● **Exercise**
Could you retype all of the records exactly, leaving out every picture?

- Opening Delimiter -

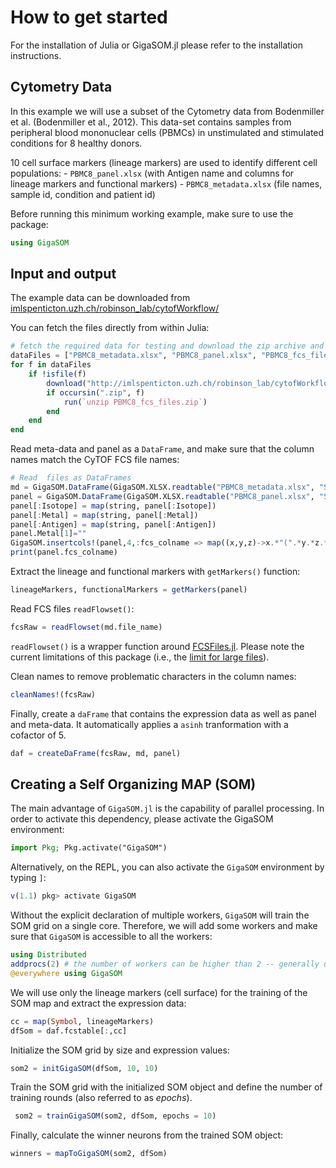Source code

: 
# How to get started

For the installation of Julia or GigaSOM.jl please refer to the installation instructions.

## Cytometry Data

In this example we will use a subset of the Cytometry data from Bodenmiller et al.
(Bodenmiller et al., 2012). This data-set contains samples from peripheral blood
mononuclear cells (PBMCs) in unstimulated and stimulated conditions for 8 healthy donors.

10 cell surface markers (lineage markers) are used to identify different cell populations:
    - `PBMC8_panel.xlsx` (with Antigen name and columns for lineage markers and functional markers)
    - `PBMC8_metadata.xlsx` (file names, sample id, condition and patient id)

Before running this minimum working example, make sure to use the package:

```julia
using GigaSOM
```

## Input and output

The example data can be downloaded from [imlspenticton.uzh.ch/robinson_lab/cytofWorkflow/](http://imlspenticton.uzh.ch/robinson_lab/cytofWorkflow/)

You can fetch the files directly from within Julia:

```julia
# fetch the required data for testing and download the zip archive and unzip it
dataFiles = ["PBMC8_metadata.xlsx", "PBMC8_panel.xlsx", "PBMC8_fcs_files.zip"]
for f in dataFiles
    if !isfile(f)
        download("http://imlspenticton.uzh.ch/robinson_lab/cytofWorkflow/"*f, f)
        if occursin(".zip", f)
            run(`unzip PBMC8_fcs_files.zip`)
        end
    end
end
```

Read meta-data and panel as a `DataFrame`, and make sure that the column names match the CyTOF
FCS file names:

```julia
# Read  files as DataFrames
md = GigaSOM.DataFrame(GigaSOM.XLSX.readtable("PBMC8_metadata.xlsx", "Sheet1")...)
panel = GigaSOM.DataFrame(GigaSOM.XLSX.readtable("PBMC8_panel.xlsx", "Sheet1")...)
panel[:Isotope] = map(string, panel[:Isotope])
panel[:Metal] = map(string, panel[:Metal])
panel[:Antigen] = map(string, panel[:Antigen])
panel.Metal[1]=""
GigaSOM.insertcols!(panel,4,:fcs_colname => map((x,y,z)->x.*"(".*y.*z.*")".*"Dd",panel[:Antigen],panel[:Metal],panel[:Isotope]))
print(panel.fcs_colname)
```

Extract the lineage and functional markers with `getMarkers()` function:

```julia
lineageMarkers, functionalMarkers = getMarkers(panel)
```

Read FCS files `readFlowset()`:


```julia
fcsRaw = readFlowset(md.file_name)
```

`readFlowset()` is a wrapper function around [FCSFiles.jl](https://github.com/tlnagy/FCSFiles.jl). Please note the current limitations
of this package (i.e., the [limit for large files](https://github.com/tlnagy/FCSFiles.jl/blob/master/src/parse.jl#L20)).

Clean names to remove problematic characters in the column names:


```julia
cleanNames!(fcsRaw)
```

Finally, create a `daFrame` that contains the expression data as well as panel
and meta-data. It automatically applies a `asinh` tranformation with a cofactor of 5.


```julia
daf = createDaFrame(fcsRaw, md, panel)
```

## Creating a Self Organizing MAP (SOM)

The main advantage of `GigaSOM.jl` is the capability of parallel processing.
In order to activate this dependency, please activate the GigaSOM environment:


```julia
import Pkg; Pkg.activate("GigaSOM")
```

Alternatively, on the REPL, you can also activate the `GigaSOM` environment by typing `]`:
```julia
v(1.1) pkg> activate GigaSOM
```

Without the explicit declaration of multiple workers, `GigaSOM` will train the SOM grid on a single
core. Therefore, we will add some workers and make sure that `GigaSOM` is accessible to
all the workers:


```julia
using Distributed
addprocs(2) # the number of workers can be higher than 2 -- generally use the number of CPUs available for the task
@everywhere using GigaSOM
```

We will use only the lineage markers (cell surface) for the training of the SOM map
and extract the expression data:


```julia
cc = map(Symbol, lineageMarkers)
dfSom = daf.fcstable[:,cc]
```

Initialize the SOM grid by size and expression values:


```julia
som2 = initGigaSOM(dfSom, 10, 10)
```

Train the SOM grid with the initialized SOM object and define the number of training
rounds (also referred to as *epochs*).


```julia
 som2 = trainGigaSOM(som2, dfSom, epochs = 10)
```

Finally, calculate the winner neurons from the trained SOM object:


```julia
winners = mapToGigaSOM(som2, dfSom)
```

- Closing Delimiter -

● **Answer space**
Source code

: 
# How to get started

For the installation of Julia or GigaSOM.jl please refer to the installation instructions.

## Cytometry Data

In this example we will use a subset of the Cytometry data from Bodenmiller et al.
(Bodenmiller et al., 2012). This data-set contains samples from peripheral blood
mononuclear cells (PBMCs) in unstimulated and stimulated conditions for 8 healthy donors.

10 cell surface markers (lineage markers) are used to identify different cell populations:
    - `PBMC8_panel.xlsx` (with Antigen name and columns for lineage markers and functional markers)
    - `PBMC8_metadata.xlsx` (file names, sample id, condition and patient id)

Before running this minimum working example, make sure to use the package:

```julia
using GigaSOM
```

## Input and output

The example data can be downloaded from [imlspenticton.uzh.ch/robinson_lab/cytofWorkflow/](http://imlspenticton.uzh.ch/robinson_lab/cytofWorkflow/)

You can fetch the files directly from within Julia:

```julia
# fetch the required data for testing and download the zip archive and unzip it
dataFiles = ["PBMC8_metadata.xlsx", "PBMC8_panel.xlsx", "PBMC8_fcs_files.zip"]
for f in dataFiles
    if !isfile(f)
        download("http://imlspenticton.uzh.ch/robinson_lab/cytofWorkflow/"*f, f)
        if occursin(".zip", f)
            run(`unzip PBMC8_fcs_files.zip`)
        end
    end
end
```

Read meta-data and panel as a `DataFrame`, and make sure that the column names match the CyTOF
FCS file names:

```julia
# Read  files as DataFrames
md = GigaSOM.DataFrame(GigaSOM.XLSX.readtable("PBMC8_metadata.xlsx", "Sheet1")...)
panel = GigaSOM.DataFrame(GigaSOM.XLSX.readtable("PBMC8_panel.xlsx", "Sheet1")...)
panel[:Isotope] = map(string, panel[:Isotope])
panel[:Metal] = map(string, panel[:Metal])
panel[:Antigen] = map(string, panel[:Antigen])
panel.Metal[1]=""
GigaSOM.insertcols!(panel,4,:fcs_colname => map((x,y,z)->x.*"(".*y.*z.*")".*"Dd",panel[:Antigen],panel[:Metal],panel[:Isotope]))
print(panel.fcs_colname)
```

Extract the lineage and functional markers with `getMarkers()` function:

```julia
lineageMarkers, functionalMarkers = getMarkers(panel)
```

Read FCS files `readFlowset()`:


```julia
fcsRaw = readFlowset(md.file_name)
```

`readFlowset()` is a wrapper function around [FCSFiles.jl](https://github.com/tlnagy/FCSFiles.jl). Please note the current limitations
of this package (i.e., the [limit for large files](https://github.com/tlnagy/FCSFiles.jl/blob/master/src/parse.jl#L20)).

Clean names to remove problematic characters in the column names:


```julia
cleanNames!(fcsRaw)
```

Finally, create a `daFrame` that contains the expression data as well as panel
and meta-data. It automatically applies a `asinh` tranformation with a cofactor of 5.


```julia
daf = createDaFrame(fcsRaw, md, panel)
```

## Creating a Self Organizing MAP (SOM)

The main advantage of `GigaSOM.jl` is the capability of parallel processing.
In order to activate this dependency, please activate the GigaSOM environment:


```julia
import Pkg; Pkg.activate("GigaSOM")
```

Alternatively, on the REPL, you can also activate the `GigaSOM` environment by typing `]`:
```julia
v(1.1) pkg> activate GigaSOM
```

Without the explicit declaration of multiple workers, `GigaSOM` will train the SOM grid on a single
core. Therefore, we will add some workers and make sure that `GigaSOM` is accessible to
all the workers:


```julia
using Distributed
addprocs(2) # the number of workers can be higher than 2 -- generally use the number of CPUs available for the task
@everywhere using GigaSOM
```

We will use only the lineage markers (cell surface) for the training of the SOM map
and extract the expression data:


```julia
cc = map(Symbol, lineageMarkers)
dfSom = daf.fcstable[:,cc]
```

Initialize the SOM grid by size and expression values:


```julia
som2 = initGigaSOM(dfSom, 10, 10)
```

Train the SOM grid with the initialized SOM object and define the number of training
rounds (also referred to as *epochs*).


```julia
 som2 = trainGigaSOM(som2, dfSom, epochs = 10)
```

Finally, calculate the winner neurons from the trained SOM object:


```julia
winners = mapToGigaSOM(som2, dfSom)
```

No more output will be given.